不安そうな光を濃く宿して、赤く潤んだ瞳は、昨晩祖母の死に泣き暮れた時とは別のものだった。迷いの涙だろうか。葛藤の涙なのだろうか。頭の片隅で考えながら、俺は反射的にもう一度、叫んでいた。

「あいつの所になんか、行くな!」

同時に駆け出した。楓の細い身体を腕の中に閉じ込めて、ありったけの力で抱き締める。

「行くなよ……行くな……!」

この二日、彼女の側にいて分かった。俺には彼女が必要だ。もう、二度と離したくない。アイツになんか、渡してやるもんか。
悲しみに暮れて泣いていても、浮気相手の男に思い詰めた目を向けても、それは楓の一部で、俺は全部を含めて彼女を受け入れたいのだ。

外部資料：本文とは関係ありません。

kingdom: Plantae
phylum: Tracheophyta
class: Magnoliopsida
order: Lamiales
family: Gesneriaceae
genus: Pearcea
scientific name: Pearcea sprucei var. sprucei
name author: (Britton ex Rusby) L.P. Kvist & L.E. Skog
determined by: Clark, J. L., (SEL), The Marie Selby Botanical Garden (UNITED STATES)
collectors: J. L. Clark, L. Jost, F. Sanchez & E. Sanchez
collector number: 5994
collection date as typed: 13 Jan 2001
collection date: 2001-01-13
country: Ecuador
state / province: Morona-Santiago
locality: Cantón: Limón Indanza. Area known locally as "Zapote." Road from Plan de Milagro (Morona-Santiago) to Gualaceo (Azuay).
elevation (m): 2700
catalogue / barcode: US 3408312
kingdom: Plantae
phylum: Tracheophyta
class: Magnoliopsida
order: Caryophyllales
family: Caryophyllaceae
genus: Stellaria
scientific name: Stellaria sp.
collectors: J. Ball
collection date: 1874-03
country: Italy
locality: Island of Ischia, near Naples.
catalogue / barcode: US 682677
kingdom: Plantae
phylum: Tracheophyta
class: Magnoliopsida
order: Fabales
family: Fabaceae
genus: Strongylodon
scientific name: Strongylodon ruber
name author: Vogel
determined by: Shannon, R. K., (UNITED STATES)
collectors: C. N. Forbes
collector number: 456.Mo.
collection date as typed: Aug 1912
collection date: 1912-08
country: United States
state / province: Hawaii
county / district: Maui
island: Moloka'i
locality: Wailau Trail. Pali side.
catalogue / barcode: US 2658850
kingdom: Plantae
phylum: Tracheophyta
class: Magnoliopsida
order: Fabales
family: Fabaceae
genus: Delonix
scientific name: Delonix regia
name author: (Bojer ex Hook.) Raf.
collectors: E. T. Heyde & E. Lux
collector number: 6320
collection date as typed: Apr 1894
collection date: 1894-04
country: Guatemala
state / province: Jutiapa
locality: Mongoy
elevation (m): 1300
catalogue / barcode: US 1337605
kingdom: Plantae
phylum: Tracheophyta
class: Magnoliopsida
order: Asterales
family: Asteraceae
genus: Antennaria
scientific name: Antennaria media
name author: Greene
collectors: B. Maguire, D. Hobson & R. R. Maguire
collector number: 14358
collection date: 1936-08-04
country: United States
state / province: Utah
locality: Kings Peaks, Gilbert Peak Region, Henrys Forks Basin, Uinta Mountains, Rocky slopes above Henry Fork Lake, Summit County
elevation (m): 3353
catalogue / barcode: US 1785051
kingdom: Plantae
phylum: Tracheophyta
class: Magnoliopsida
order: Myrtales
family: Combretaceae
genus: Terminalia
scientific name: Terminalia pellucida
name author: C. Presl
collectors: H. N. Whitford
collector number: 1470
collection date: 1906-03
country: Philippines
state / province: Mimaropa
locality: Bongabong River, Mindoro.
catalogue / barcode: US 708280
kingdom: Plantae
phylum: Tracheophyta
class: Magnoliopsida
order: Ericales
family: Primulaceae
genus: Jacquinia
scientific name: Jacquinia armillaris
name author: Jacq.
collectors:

こんな風に彼女に対して、思いの丈を包み隠さずぶちまけたのは初めてかもしれない。大人ぶることも、格好つけることもせず、ただ行くなと喚くなんて、親に置いていかれるガキのようだ。

楓は俺にされるがまま、腕の中で何度も洟を啜っていた。そして、

「駄々っ子みたいに、何回も言わないでよ」

と、鼻声で言った。
それから高杉が一人で車に乗り込み、葬儀場を去る間も、俺は彼女が何処にも行かないようにと、きつく抱き締めた。